OASIS: Tell us a little about yourself.
JG: There are many "myselfs" - one is a curious child, which after childhood is called a scientist.
Another is a human being who is a member of a society and who is trying to make the society better - using the resources I have to help people realize their dreams and make better lives.
Another self of mine is a pianist self - usually in the evening and during the weekends I am involved in classical improvisation. I was brought into this by a music professor I had in college who said that music is a language. You can't speak a language if all you do is recite what other people have said, poems from Shakespeare or something. You can only master the language if you can express your own thoughts in the language. Everyone at every level should be able to improvise. I'm not at the level of a performing artist, but I can do some things at my level, and I feel I can speak this language.
Another self is a member of family and small circles - I'm a sister, a daughter, a friend. I'm thinking about people who I'm orbiting on the smallest orbit.
OASIS: What is the strangest hill you are willing to die on?
JG: I don't have a particular hill I want to die on, but I do want to talk about hills. I feel that the greatest idea is the one you are developing. I do hope that I will die on a hill, climbing my next hill to my next goal. Diane Massam, my supervisor at the University of Toronto, says that our job is very anti-climactic. By the time something is published, you already no longer quite believe what you have written - you are already on the descending side of the hill. I didn't understand this comment when I first heard it, but now I have that experience frequently.
OASIS: What would help linguists and philosophers talk to each other?
JG: Philosophers and linguists are no different from other people. So what will help them is the desire to hear each other. In Canada, you have people from different cultures speaking different languages. There's no question about whether you understand other people or not. If you want to understand each other, you will. I've had conversations with philosophers about what philosophers need from linguists, and they have asked what linguists need from philosophers. What philosophers have told me is that they are interested in the broader picture that linguists can show them by virtue of having access to many languages. Many of them are afraid that their reasoning is influenced by the language they're reasoning in. So linguists can give them the cross-linguistic perspective.

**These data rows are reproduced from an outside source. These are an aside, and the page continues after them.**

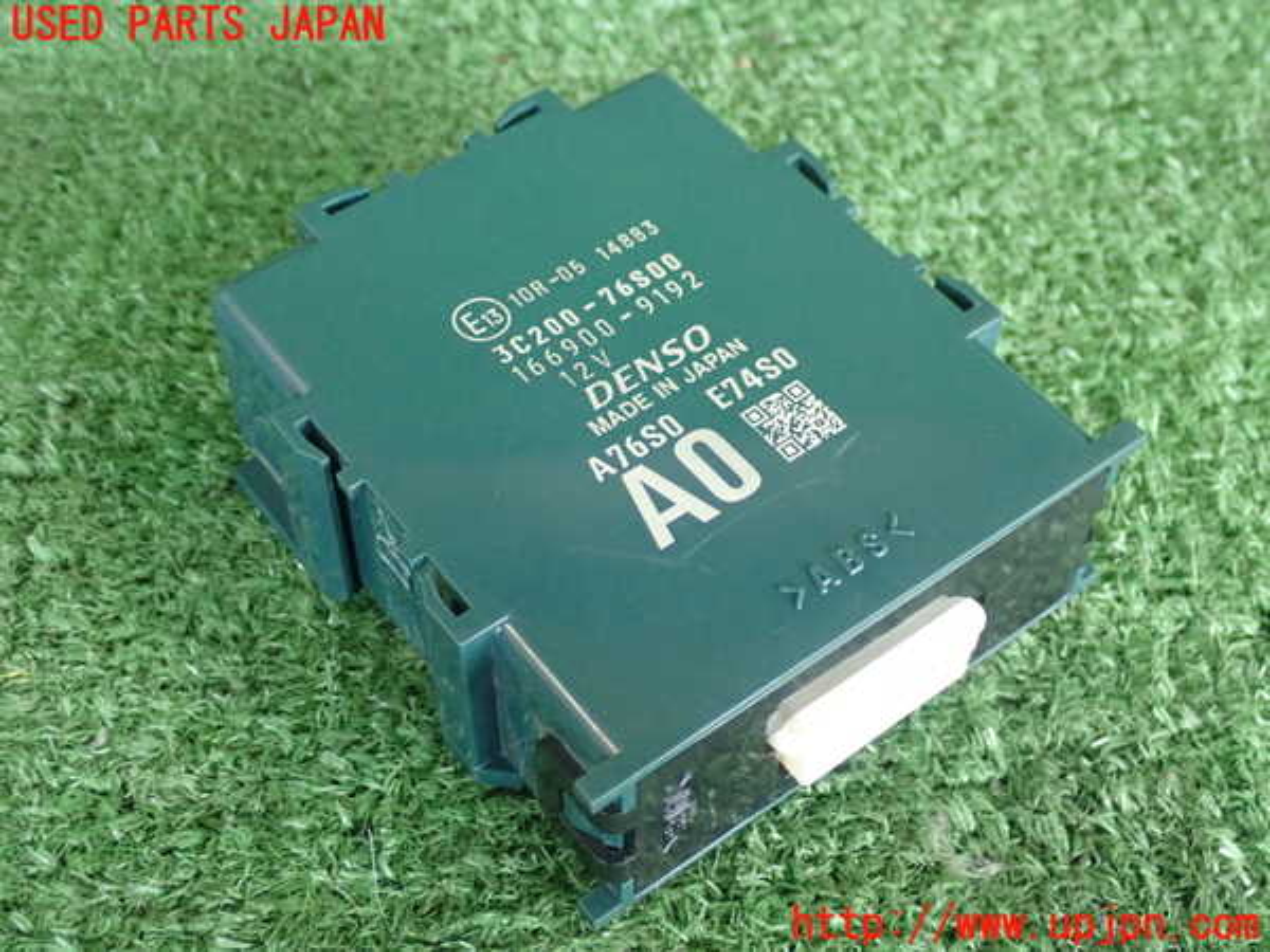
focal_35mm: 49
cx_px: 635
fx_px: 1798
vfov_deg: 29.7
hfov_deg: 38.9
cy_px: 476
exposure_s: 1/60
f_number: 3.2
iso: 800
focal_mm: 8.99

OASIS: As a counterpoint, I've also heard from philosophers that it's hard to understand linguistics talks because there are "too many languages".
JG: Well, there really are a lot of languages in the world! We can see this point as a request for linguists to make our discoveries more accessible to philosophers. So we need to show them higher-order abstractions over the languages. We linguists have knowledge about family-specific properties of language and can look at single languages but also families or typological kinds of languages based on phenomena. We have this ability to abstract while still seeing the differences - for example, differences in marking agency in languages. This was a request from a philosopher - instead of showing them details about agency marking in different languages, they would like to see two or three generalizations about agency marking cross-linguistically that they can work with. We need to give them a sort of palette so that they can choose what to work with.
OASIS: What's your favorite ontological entity and why?
JG: My favorite ontological entity is worlds, in the Stalnaker definition, because I love this definition: A world is a property of a universe.
OASIS: Thanks for joining us for this interview. We look forward to your talk at OASIS 3 / SPE 12.
JG: Thank you, and thank you for the invitation.